Body or hand keypoint data
┏━━

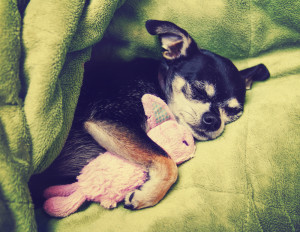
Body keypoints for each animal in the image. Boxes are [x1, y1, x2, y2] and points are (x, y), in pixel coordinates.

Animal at [29, 19, 270, 208]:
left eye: (233, 112)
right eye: (198, 89)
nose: (213, 120)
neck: (158, 82)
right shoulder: (108, 120)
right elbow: (167, 161)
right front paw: (146, 196)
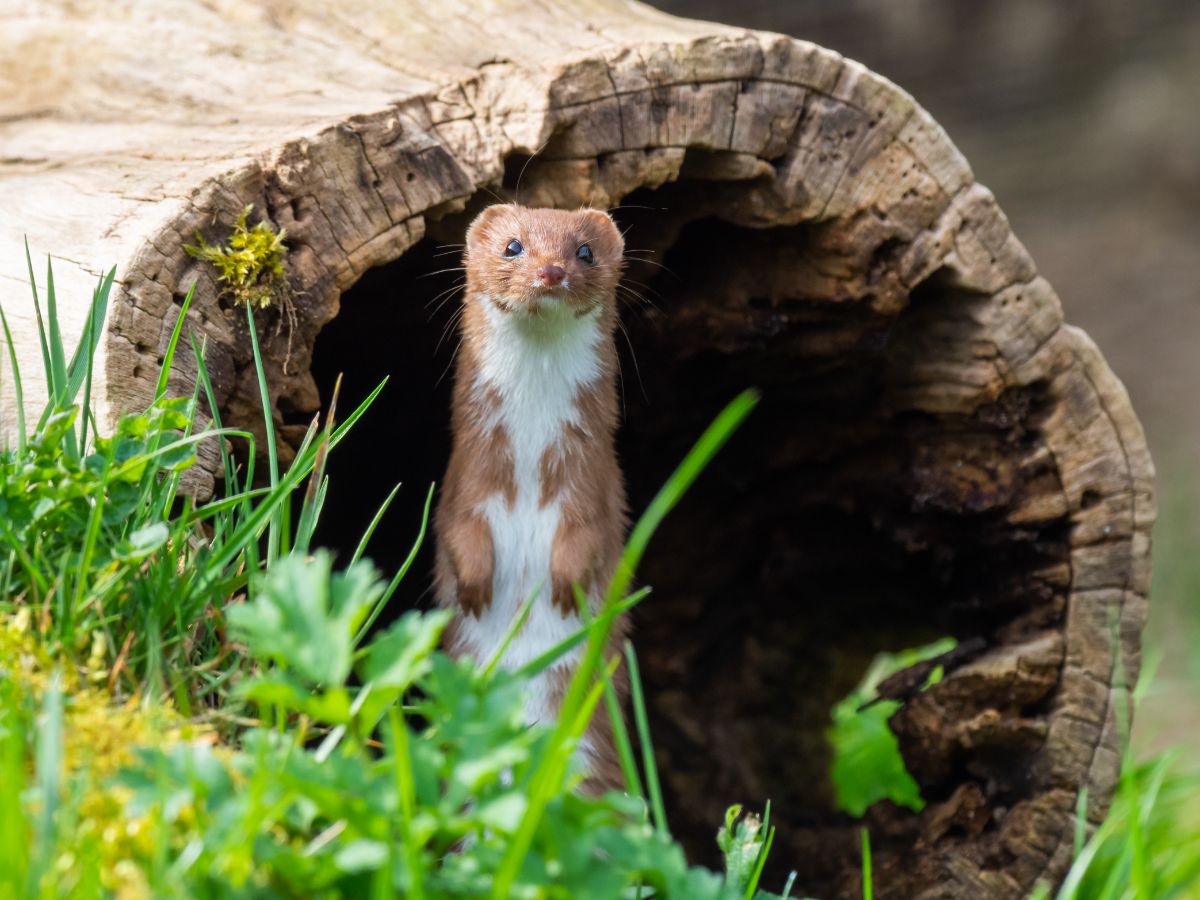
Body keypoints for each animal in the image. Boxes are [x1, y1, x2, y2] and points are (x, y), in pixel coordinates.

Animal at [436, 206, 633, 796]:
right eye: (513, 246)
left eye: (584, 251)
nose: (551, 271)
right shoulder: (465, 479)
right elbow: (457, 530)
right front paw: (475, 584)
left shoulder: (593, 483)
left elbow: (589, 535)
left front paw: (566, 583)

┗━━

(WORK TO BE COMPLETED) Pictures are to be left out; repeat all the remaining data exactly.

(SOLUTION TO THE PROBLEM)
Body keypoints for each animal in the image. Boxes are [x1, y1, x2, y2] and points are (x, y), in pixel coordinates.

Animal at [29, 19, 270, 208]:
left eye: (233, 112)
right eye: (198, 89)
nose: (213, 120)
neck: (158, 82)
right shoulder: (108, 120)
right elbow: (167, 161)
right front paw: (146, 196)
Body keypoints for each animal in the image. Boxes are [x1, y1, x2, y2] and points are (x, y), in pixel coordinates.

Animal at [436, 206, 633, 796]:
right eye: (513, 246)
left eye: (584, 251)
nose: (551, 271)
right shoulder: (465, 479)
right elbow: (457, 530)
right front paw: (475, 584)
left shoulder: (593, 483)
left elbow: (589, 535)
left front paw: (566, 583)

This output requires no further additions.